**EXERCISE INSTRUCTIONS:** The range runs from the line containing "Figure 6. Loading history." through the last line of the material below; retype it exactly, leaving out the pictures.

**DATASET EXTRACT:**
- Opening Delimiter -

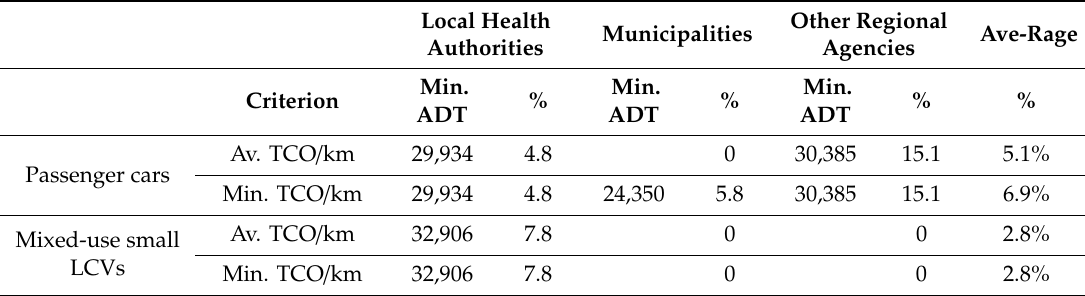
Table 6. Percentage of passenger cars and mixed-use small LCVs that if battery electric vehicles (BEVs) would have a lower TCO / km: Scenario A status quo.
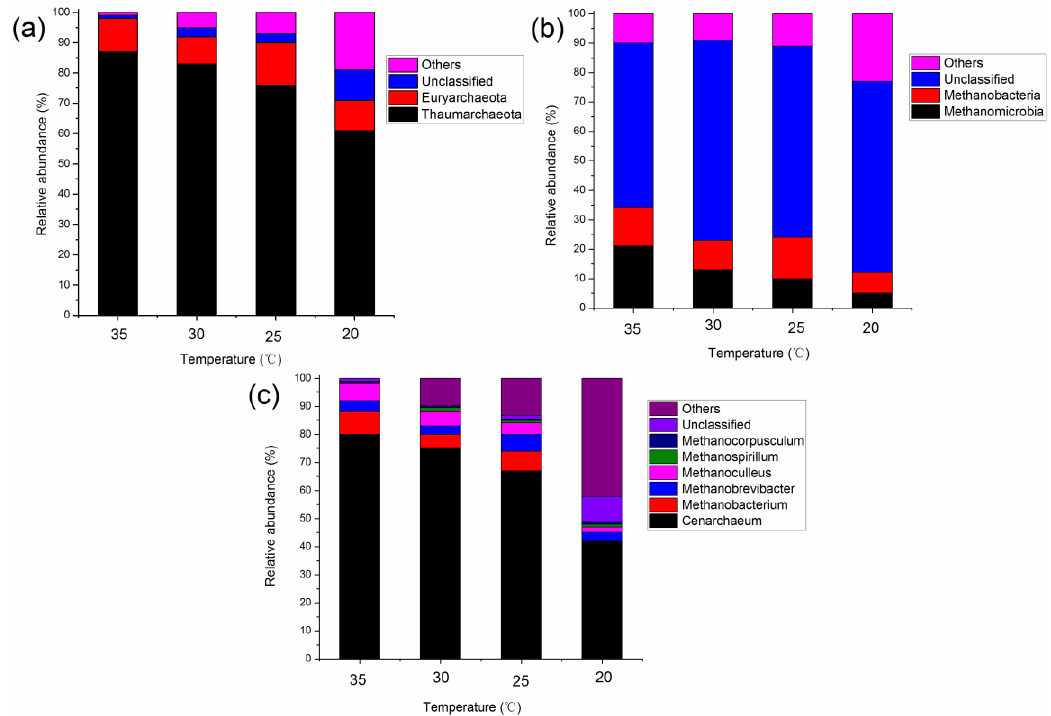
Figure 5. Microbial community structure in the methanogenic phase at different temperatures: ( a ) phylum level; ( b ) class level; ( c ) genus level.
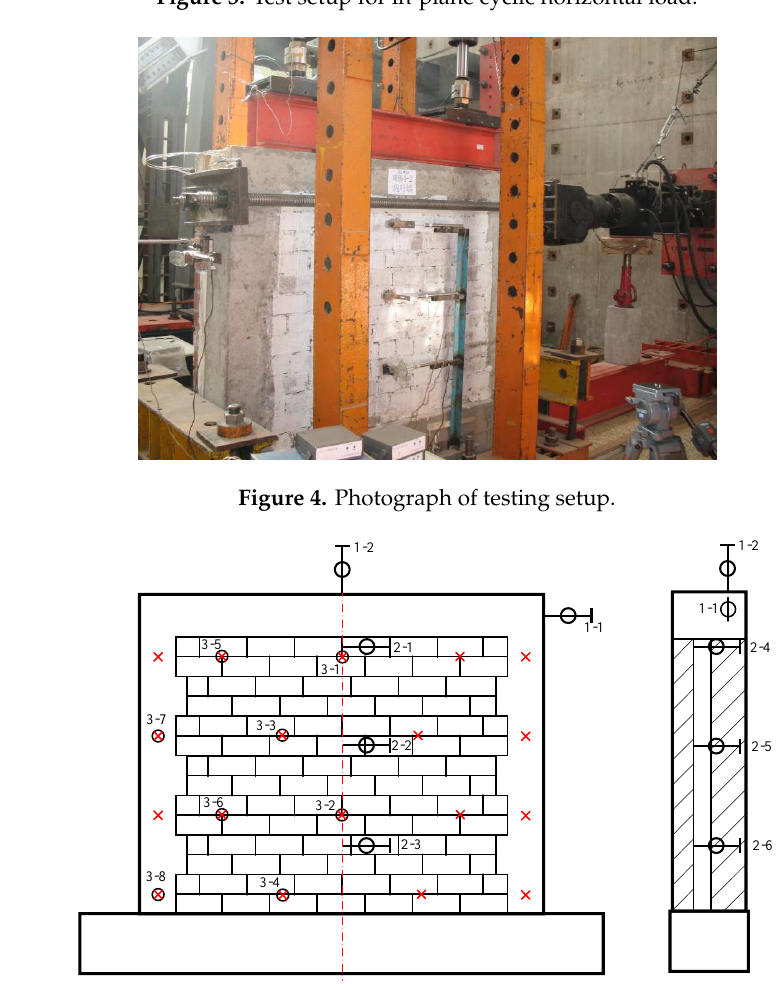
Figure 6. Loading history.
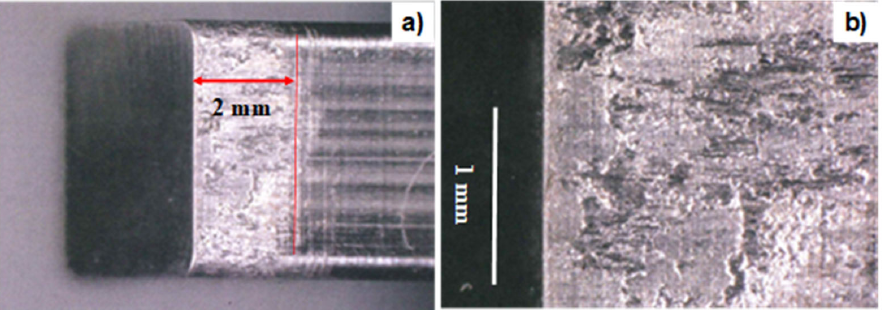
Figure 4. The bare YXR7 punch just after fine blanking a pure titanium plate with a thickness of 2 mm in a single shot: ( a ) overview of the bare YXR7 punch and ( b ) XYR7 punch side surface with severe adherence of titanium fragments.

- Closing Delimiter -

**SOLUTION BELOW:**
Figure 6. Loading history.
Figure 4. The bare YXR7 punch just after fine blanking a pure titanium plate with a thickness of 2 mm in a single shot: ( a ) overview of the bare YXR7 punch and ( b ) XYR7 punch side surface with severe adherence of titanium fragments.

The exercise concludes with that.